9 августа фашисты были выбиты из Тукумса, отброшены из Кемери к Слоке и Каугури. Не оправдались их надежды на мощную оборонительную линию. Выход советских войск к Рижскому заливу оказался неожиданным. Однако враг, стремясь восстановить положение, бросал в бой новые части, подходившие со стороны Риги, срочно был переброшен из Польши воздушно-десантный батальон, с барж высаживались многочисленные морские десанты, порою маскируясь под местных жителей, гитлеровцы устраивали засады и диверсии, но терпели поражение. Тем не менее, не располагая резервами, командование 51-й армии ещё 17 августа было вынуждено отвести 417-ю стрелковую дивизию от Тукума в район Добеле-Жагаре (в Тукуме остался лишь 1372-й стрелковый полк).

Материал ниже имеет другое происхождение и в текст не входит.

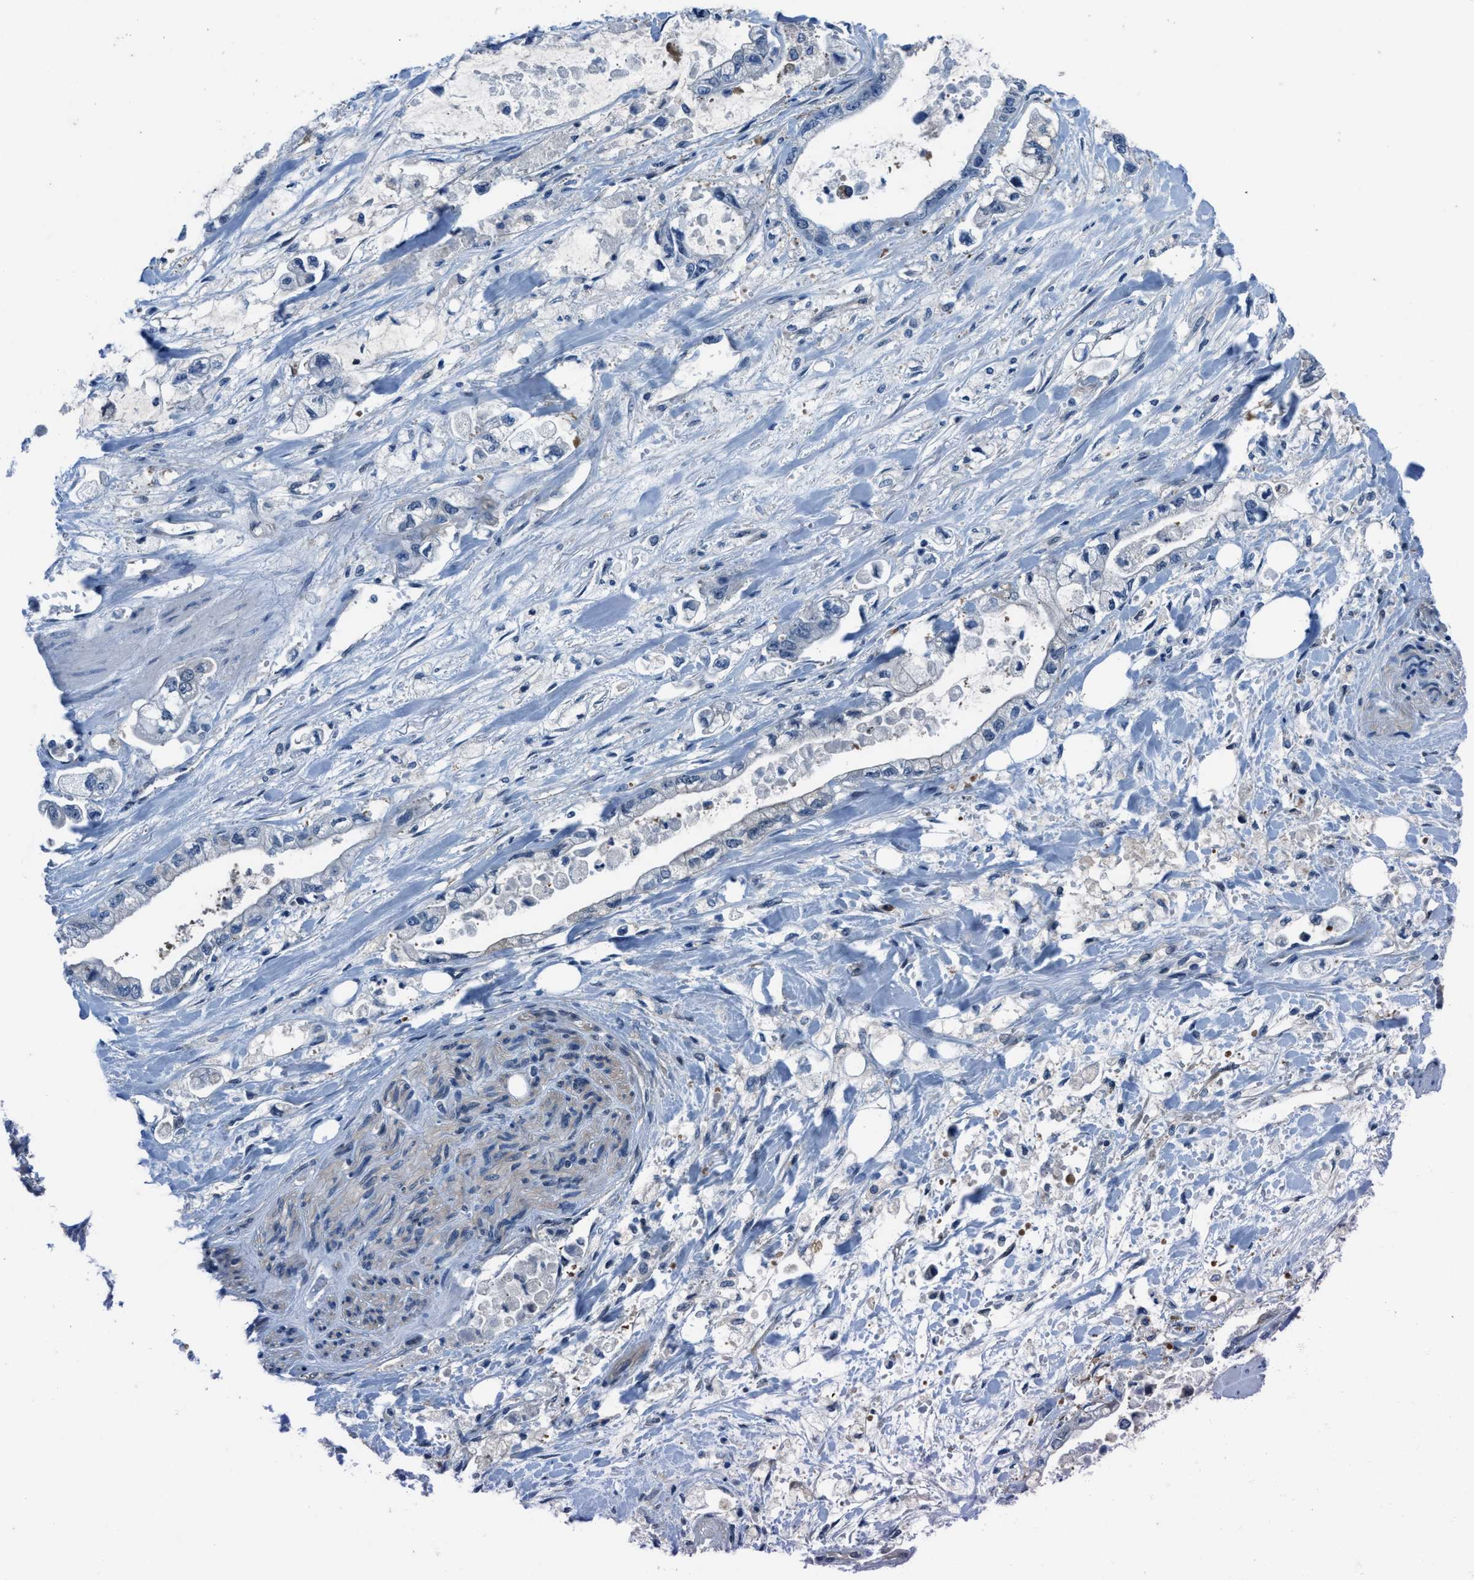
{"staining": {"intensity": "negative", "quantity": "none", "location": "none"}, "tissue": "stomach cancer", "cell_type": "Tumor cells", "image_type": "cancer", "snomed": [{"axis": "morphology", "description": "Normal tissue, NOS"}, {"axis": "morphology", "description": "Adenocarcinoma, NOS"}, {"axis": "topography", "description": "Stomach"}], "caption": "The micrograph shows no significant positivity in tumor cells of stomach cancer. (DAB (3,3'-diaminobenzidine) IHC with hematoxylin counter stain).", "gene": "NUDT5", "patient": {"sex": "male", "age": 62}}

Свыше полка пехоты фашистов с танками прорвались на Милзкалне и Смарде (между Тукумом и Кемери). «Они уничтожили находившийся там госпиталь 346-й СД с раненными бойцами и медсестрами», – читаем в книге «В сражениях за Советскую Латвию» (Р., 1975, с. 88 - 89). 19 – 20 августа враг пытался уничтожить все окружённые части, но бойцы упорно оборонялись; напротив, был окружён и уничтожен вражеский батальон в районе Слокского цементного завода. И всё же к вечеру 20 августа фашисты заняли посёлок Каугури. Тогда же был получен приказ о прорыве из окружения и в ночь на 21 августа выход был осуществлён, хотя «иссякли боеприпасы, приходилось отбиваться оружием врага, подобранным на поле боя. Раненных (..) пришлось оставить местному населению» (и многие спаслись на хуторах).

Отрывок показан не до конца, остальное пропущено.